#### The problem
Reproduce every record exactly.

++++++++++

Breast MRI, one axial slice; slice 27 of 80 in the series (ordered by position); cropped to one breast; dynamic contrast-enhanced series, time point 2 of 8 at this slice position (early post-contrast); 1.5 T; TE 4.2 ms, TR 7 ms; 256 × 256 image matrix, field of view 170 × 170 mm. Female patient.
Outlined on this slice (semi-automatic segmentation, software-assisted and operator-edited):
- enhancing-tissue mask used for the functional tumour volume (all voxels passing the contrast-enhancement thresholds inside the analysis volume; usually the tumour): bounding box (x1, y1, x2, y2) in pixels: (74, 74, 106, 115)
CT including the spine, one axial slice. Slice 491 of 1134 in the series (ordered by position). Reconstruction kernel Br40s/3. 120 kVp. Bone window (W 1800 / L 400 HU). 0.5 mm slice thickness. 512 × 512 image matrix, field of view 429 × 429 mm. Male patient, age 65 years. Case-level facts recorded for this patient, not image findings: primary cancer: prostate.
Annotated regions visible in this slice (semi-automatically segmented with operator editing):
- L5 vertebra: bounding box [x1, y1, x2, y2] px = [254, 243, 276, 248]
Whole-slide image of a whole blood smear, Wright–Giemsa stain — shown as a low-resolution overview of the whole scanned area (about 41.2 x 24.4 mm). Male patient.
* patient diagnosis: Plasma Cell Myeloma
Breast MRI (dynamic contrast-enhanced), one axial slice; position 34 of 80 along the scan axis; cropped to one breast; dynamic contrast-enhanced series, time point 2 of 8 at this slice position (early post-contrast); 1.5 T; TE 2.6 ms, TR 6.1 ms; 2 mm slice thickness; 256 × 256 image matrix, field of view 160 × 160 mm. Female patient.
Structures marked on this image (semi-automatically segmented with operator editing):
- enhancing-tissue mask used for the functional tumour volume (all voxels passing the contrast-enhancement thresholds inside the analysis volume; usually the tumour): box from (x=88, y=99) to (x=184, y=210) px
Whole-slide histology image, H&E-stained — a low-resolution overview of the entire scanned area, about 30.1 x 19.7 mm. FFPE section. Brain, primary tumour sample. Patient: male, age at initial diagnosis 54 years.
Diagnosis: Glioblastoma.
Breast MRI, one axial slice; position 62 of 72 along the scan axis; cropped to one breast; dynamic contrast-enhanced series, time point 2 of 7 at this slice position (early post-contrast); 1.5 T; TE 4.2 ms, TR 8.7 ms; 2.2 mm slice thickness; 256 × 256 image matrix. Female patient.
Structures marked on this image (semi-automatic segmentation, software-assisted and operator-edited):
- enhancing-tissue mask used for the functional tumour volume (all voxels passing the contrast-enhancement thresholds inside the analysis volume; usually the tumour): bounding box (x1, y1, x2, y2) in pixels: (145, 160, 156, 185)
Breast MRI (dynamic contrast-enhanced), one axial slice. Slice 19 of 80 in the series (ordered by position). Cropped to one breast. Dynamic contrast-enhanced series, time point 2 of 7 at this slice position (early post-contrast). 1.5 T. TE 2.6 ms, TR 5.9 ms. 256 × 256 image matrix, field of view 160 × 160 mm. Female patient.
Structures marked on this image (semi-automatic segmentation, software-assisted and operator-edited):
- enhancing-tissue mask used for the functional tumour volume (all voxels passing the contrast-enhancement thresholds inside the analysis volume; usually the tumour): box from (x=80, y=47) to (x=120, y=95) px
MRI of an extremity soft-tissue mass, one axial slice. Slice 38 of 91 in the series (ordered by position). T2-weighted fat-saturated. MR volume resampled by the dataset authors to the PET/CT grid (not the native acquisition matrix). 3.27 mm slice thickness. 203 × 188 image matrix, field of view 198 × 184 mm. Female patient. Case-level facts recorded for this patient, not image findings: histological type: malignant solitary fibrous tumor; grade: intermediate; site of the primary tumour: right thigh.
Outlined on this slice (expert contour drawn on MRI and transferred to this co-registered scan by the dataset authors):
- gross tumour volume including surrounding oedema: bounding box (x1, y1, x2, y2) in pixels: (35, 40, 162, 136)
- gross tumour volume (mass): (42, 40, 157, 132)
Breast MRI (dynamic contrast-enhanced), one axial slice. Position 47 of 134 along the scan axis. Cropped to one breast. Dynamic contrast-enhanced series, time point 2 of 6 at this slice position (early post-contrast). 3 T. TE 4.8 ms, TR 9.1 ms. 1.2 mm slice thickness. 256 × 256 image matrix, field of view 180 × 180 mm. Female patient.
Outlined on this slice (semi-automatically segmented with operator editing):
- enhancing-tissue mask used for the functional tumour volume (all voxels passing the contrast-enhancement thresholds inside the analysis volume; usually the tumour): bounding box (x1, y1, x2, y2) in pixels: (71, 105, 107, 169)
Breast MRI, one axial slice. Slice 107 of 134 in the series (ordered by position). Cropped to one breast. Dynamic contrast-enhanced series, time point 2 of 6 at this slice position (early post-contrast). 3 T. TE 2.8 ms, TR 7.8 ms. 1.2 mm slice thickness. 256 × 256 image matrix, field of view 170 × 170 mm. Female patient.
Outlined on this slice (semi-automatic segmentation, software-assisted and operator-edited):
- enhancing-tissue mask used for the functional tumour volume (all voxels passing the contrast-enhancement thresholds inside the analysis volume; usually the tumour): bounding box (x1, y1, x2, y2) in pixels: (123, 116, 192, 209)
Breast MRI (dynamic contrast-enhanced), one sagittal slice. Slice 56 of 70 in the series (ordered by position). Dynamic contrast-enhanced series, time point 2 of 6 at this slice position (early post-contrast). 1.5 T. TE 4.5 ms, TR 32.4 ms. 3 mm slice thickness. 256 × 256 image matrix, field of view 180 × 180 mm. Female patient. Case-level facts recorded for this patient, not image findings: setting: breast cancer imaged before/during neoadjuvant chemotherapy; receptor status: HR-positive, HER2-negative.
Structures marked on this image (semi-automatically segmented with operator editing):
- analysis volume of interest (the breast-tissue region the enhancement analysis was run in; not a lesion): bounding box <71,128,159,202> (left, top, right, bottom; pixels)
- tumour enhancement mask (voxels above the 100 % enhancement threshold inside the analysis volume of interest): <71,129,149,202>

++++++++++

#### Output
Breast MRI, one axial slice; slice 27 of 80 in the series (ordered by position); cropped to one breast; dynamic contrast-enhanced series, time point 2 of 8 at this slice position (early post-contrast); 1.5 T; TE 4.2 ms, TR 7 ms; 256 × 256 image matrix, field of view 170 × 170 mm. Female patient.
Outlined on this slice (semi-automatic segmentation, software-assisted and operator-edited):
- enhancing-tissue mask used for the functional tumour volume (all voxels passing the contrast-enhancement thresholds inside the analysis volume; usually the tumour): bounding box (x1, y1, x2, y2) in pixels: (74, 74, 106, 115)
CT including the spine, one axial slice. Slice 491 of 1134 in the series (ordered by position). Reconstruction kernel Br40s/3. 120 kVp. Bone window (W 1800 / L 400 HU). 0.5 mm slice thickness. 512 × 512 image matrix, field of view 429 × 429 mm. Male patient, age 65 years. Case-level facts recorded for this patient, not image findings: primary cancer: prostate.
Annotated regions visible in this slice (semi-automatically segmented with operator editing):
- L5 vertebra: bounding box [x1, y1, x2, y2] px = [254, 243, 276, 248]
Whole-slide image of a whole blood smear, Wright–Giemsa stain — shown as a low-resolution overview of the whole scanned area (about 41.2 x 24.4 mm). Male patient.
* patient diagnosis: Plasma Cell Myeloma
Breast MRI (dynamic contrast-enhanced), one axial slice; position 34 of 80 along the scan axis; cropped to one breast; dynamic contrast-enhanced series, time point 2 of 8 at this slice position (early post-contrast); 1.5 T; TE 2.6 ms, TR 6.1 ms; 2 mm slice thickness; 256 × 256 image matrix, field of view 160 × 160 mm. Female patient.
Structures marked on this image (semi-automatically segmented with operator editing):
- enhancing-tissue mask used for the functional tumour volume (all voxels passing the contrast-enhancement thresholds inside the analysis volume; usually the tumour): box from (x=88, y=99) to (x=184, y=210) px
Whole-slide histology image, H&E-stained — a low-resolution overview of the entire scanned area, about 30.1 x 19.7 mm. FFPE section. Brain, primary tumour sample. Patient: male, age at initial diagnosis 54 years.
Diagnosis: Glioblastoma.
Breast MRI, one axial slice; position 62 of 72 along the scan axis; cropped to one breast; dynamic contrast-enhanced series, time point 2 of 7 at this slice position (early post-contrast); 1.5 T; TE 4.2 ms, TR 8.7 ms; 2.2 mm slice thickness; 256 × 256 image matrix. Female patient.
Structures marked on this image (semi-automatic segmentation, software-assisted and operator-edited):
- enhancing-tissue mask used for the functional tumour volume (all voxels passing the contrast-enhancement thresholds inside the analysis volume; usually the tumour): bounding box (x1, y1, x2, y2) in pixels: (145, 160, 156, 185)
Breast MRI (dynamic contrast-enhanced), one axial slice. Slice 19 of 80 in the series (ordered by position). Cropped to one breast. Dynamic contrast-enhanced series, time point 2 of 7 at this slice position (early post-contrast). 1.5 T. TE 2.6 ms, TR 5.9 ms. 256 × 256 image matrix, field of view 160 × 160 mm. Female patient.
Structures marked on this image (semi-automatic segmentation, software-assisted and operator-edited):
- enhancing-tissue mask used for the functional tumour volume (all voxels passing the contrast-enhancement thresholds inside the analysis volume; usually the tumour): box from (x=80, y=47) to (x=120, y=95) px
MRI of an extremity soft-tissue mass, one axial slice. Slice 38 of 91 in the series (ordered by position). T2-weighted fat-saturated. MR volume resampled by the dataset authors to the PET/CT grid (not the native acquisition matrix). 3.27 mm slice thickness. 203 × 188 image matrix, field of view 198 × 184 mm. Female patient. Case-level facts recorded for this patient, not image findings: histological type: malignant solitary fibrous tumor; grade: intermediate; site of the primary tumour: right thigh.
Outlined on this slice (expert contour drawn on MRI and transferred to this co-registered scan by the dataset authors):
- gross tumour volume including surrounding oedema: bounding box (x1, y1, x2, y2) in pixels: (35, 40, 162, 136)
- gross tumour volume (mass): (42, 40, 157, 132)
Breast MRI (dynamic contrast-enhanced), one axial slice. Position 47 of 134 along the scan axis. Cropped to one breast. Dynamic contrast-enhanced series, time point 2 of 6 at this slice position (early post-contrast). 3 T. TE 4.8 ms, TR 9.1 ms. 1.2 mm slice thickness. 256 × 256 image matrix, field of view 180 × 180 mm. Female patient.
Outlined on this slice (semi-automatically segmented with operator editing):
- enhancing-tissue mask used for the functional tumour volume (all voxels passing the contrast-enhancement thresholds inside the analysis volume; usually the tumour): bounding box (x1, y1, x2, y2) in pixels: (71, 105, 107, 169)
Breast MRI, one axial slice. Slice 107 of 134 in the series (ordered by position). Cropped to one breast. Dynamic contrast-enhanced series, time point 2 of 6 at this slice position (early post-contrast). 3 T. TE 2.8 ms, TR 7.8 ms. 1.2 mm slice thickness. 256 × 256 image matrix, field of view 170 × 170 mm. Female patient.
Outlined on this slice (semi-automatic segmentation, software-assisted and operator-edited):
- enhancing-tissue mask used for the functional tumour volume (all voxels passing the contrast-enhancement thresholds inside the analysis volume; usually the tumour): bounding box (x1, y1, x2, y2) in pixels: (123, 116, 192, 209)
Breast MRI (dynamic contrast-enhanced), one sagittal slice. Slice 56 of 70 in the series (ordered by position). Dynamic contrast-enhanced series, time point 2 of 6 at this slice position (early post-contrast). 1.5 T. TE 4.5 ms, TR 32.4 ms. 3 mm slice thickness. 256 × 256 image matrix, field of view 180 × 180 mm. Female patient. Case-level facts recorded for this patient, not image findings: setting: breast cancer imaged before/during neoadjuvant chemotherapy; receptor status: HR-positive, HER2-negative.
Structures marked on this image (semi-automatically segmented with operator editing):
- analysis volume of interest (the breast-tissue region the enhancement analysis was run in; not a lesion): bounding box <71,128,159,202> (left, top, right, bottom; pixels)
- tumour enhancement mask (voxels above the 100 % enhancement threshold inside the analysis volume of interest): <71,129,149,202>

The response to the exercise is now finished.